TO BE DONE:
a) Name every person mentioned by name in the baseball passage below.
b) For each statement, decide whether the baseball passage below supports it, and quote the words that settle it: (i) The Yankees came to Camden Yards with a 38-37 record. (ii) Chien-Ming Wang is set to start on Monday. (iii) Surhoff said his team would still be in the playoffs at that point.
::: EXTRACT TO READ :::
Veteran B.J. Surhoff echoed the message, saying: "Everybody has bad periods. Minimize the damage. Just manage to keep your head above water until you get healthy and get hot again. Right now, we'd [still] be in the playoffs. It's only June."
However, one Oriole was a bit more candid about the emotions that grip floundering teams as they fall from a glorious spring to a stumbling summer. "You can try as hard as you want, but sometimes when a team has one of these funks, it's like it's written on the wall," he said.
For the Yankees, that writing has been on the wall all season. And it has said, "Is the era of the Joe Torre Yankees over?"
On a night like this when the Yankees overcome another crummy start by (four years, $40 million) Pavano and get the game-winning RBI from struggling center fielder Bernie Williams, it's hard to guess the answer.
Is this one of the Yankees' periodic imitations of life after which they play like demoralized (but very wealthy) dogs for a solid week? Or will the currently crippled Orioles, deep in their funk, be so accommodating that, by the time the Yankees leave town, the New Yorkers will think well of themselves again? No matter what everybody else, including George Steinbrenner, thinks.
Make no mistake, the Yankees arrived at Camden Yards in a gold-plated hearse, dragging their $200 million payroll and a 38-37 record behind them like tin cans tied to a bumper. Actually, the Yankees rolled up in a bus. But anybody who thinks they look dead enough to stuff in the baseball boneyard can certainly make that case. Many in baseball can't wait.
To add the perfect grace note, just before the Yankees entered their dugout, a flack for Steinbrenner issued another of the owner's endless self-serving "statements." This one amounted to a Declaration of Disassociation from his own team.
"My patience is a little short by the fact that the team is not performing up to its great capabilities. The players have to want to win as much as I do," said the Boss.
Steinbrenner "hasn't lost his fighting spirit," proclaimed the owner's personal publicist. "He said, 'We'll never give up.' He wants this message to be conveyed."
Okay, George, you big baby, we get it: It's Not My Fault.
Rounds two and three of this midseason rumble await us. All is in readiness. Boss broadsides. Brush-back hostility. Charges of age-old Yankees bias. An angry manager. A slumping slugger who's hit 60 homers three times but is now, as Mazzilli says, "Trying to hit five-run homers every time up." A Yankees pitching rotation so battered that Chien-Ming Wang starts Tuesday.
You never know when seasons turn. For two teams, it may be happening this week.
::: RAW RECORDS :::
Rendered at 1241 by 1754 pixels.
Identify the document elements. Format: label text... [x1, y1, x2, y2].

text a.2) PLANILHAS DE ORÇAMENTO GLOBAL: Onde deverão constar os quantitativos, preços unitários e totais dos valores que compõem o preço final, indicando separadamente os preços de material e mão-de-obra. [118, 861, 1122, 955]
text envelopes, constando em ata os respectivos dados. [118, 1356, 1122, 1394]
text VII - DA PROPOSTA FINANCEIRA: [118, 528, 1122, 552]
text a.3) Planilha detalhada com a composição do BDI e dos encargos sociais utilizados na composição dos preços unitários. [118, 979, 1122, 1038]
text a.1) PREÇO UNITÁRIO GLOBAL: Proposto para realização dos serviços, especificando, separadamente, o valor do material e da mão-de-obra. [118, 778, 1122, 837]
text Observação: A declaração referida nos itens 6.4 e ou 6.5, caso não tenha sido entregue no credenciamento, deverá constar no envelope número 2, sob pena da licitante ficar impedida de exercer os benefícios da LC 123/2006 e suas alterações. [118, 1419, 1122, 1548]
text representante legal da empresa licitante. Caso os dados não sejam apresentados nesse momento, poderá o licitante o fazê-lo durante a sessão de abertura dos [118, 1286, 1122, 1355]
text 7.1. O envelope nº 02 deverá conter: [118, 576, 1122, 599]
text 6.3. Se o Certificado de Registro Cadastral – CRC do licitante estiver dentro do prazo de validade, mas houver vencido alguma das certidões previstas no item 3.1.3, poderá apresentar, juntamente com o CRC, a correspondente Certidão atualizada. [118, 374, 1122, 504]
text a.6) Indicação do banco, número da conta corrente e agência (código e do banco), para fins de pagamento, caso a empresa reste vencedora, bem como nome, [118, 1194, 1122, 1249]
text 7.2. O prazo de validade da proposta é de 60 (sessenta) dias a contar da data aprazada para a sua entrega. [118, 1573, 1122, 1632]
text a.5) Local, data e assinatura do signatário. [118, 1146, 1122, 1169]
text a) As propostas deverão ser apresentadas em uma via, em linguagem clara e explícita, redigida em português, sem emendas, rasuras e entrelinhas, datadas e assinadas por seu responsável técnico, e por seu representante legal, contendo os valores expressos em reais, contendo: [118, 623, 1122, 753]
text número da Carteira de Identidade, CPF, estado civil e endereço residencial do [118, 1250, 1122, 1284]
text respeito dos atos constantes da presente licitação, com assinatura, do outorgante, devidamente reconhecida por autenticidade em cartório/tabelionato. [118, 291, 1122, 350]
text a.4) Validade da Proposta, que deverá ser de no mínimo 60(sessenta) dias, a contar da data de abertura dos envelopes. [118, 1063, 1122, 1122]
:::
SOLUTION SET:
a) B.J. Surhoff, Joe Torre, Pavano, Bernie Williams, George Steinbrenner, Mazzilli, Chien-Ming Wang

b)
(i) Yes: "a 38-37 record behind them like tin cans tied to a bumper"
(ii) No: "Chien-Ming Wang starts Tuesday."
(iii) Yes: "Right now, we'd [still] be in the playoffs."